Monday, December 1, 2014

Tennessee Cross to Bear

I've been working on a table running in the overshot pattern "Cross of Tennessee." It has not been going well. I'd been worried keeping track of an 86 shot overshot would be difficult. That has not been the problem. The problem has been keeping the tabby straight! (The tabby is the plain weave, over-and-under thread that goes between the color pattern. It's what actually holds the piece together.) I've taken out repeats as many as 3 times before getting it right, all due to tabby errors.
The brown is the overshot; the off-white is the tabby and the warp.

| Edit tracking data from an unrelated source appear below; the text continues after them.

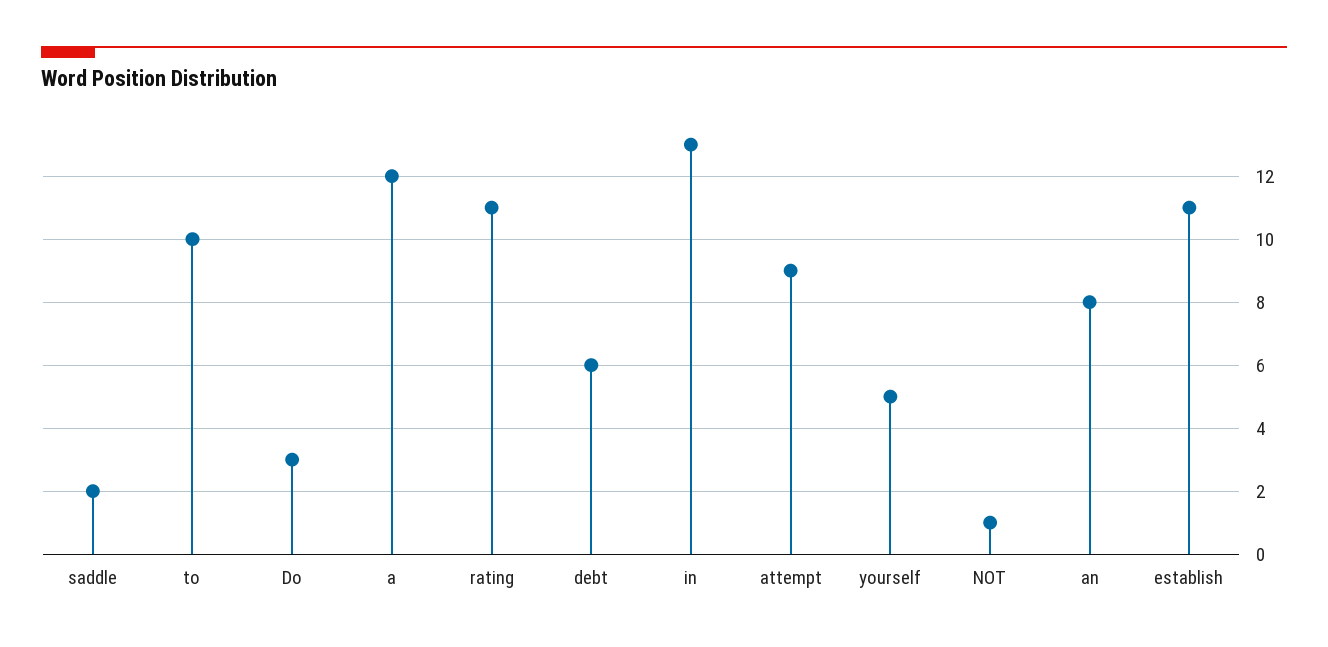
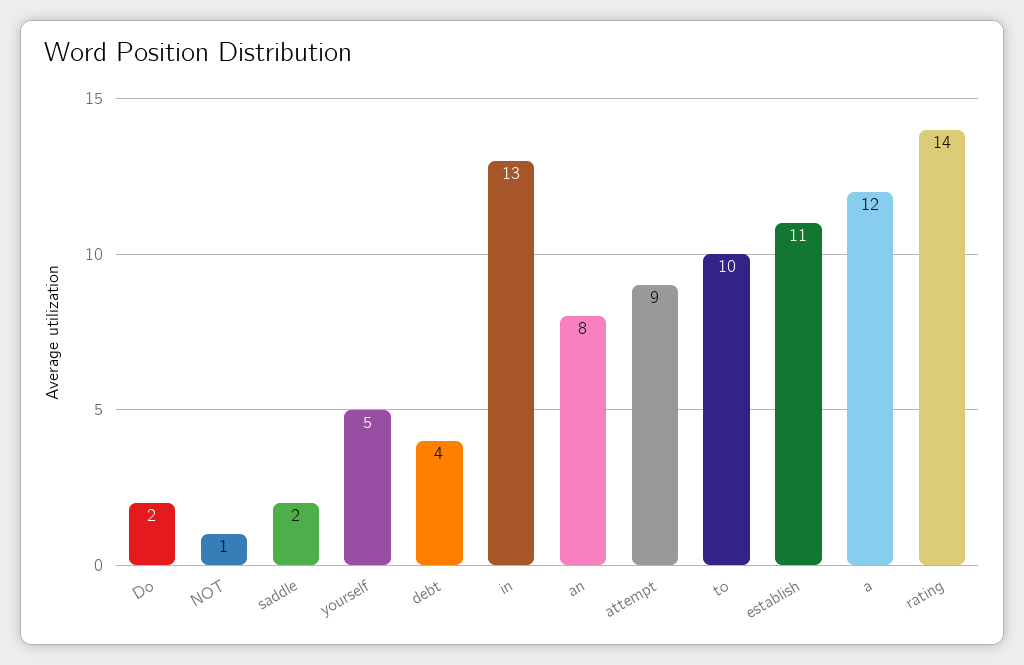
  {
    "saddle": 2,
    "to": 10,
-   "Do": 3,
+   "Do": 2,
    "a": 12,
-   "rating": 11,
+   "rating": 14,
-   "debt": 6,
+   "debt": 4,
    "in": 13,
    "attempt": 9,
    "yourself": 5,
    "NOT": 1,
    "an": 8,
    "establish": 11
  }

 Once I got that rhythm going, other problems have emerged. I've never had this problem before, but somehow when I was winding on, the warp threads got seriously crossed in the back, which is affecting the tension more and more. I've been slipping paint stirrers under groups of threads and hanging 3" S hooks off of threads until what with all the jingling and all, it is sounding quite festive back there, but I've one edge curling up, the other dropping down, and some odd things happening in the middle. When I look at the back, I see only worse things ahead as one bundle of threads is trying to go from center to right, and another is going from right to center and one group is getting downright floppy while another is getting dangerously tight. Oh my.
Sometimes I really wonder about my idea of a pass-time.
 All my books say "rewind." I've more than half-way through the project - but will I even have something worth having when it comes off the loom if I keep shoving more and more hardware under and onto that warp? There are soap operas out there without this much drama.

1 comment:

  1. But it's so pretty! It looks fine from the front! lol! It's been so long since I've woven. i can't remember having problems like what you're describing, but I only wove one piece that was in a similar style to yours, and I know I wove it too loose. So that's probably why I didn't have your problems. Good luck -- I hope it comes out well in the end.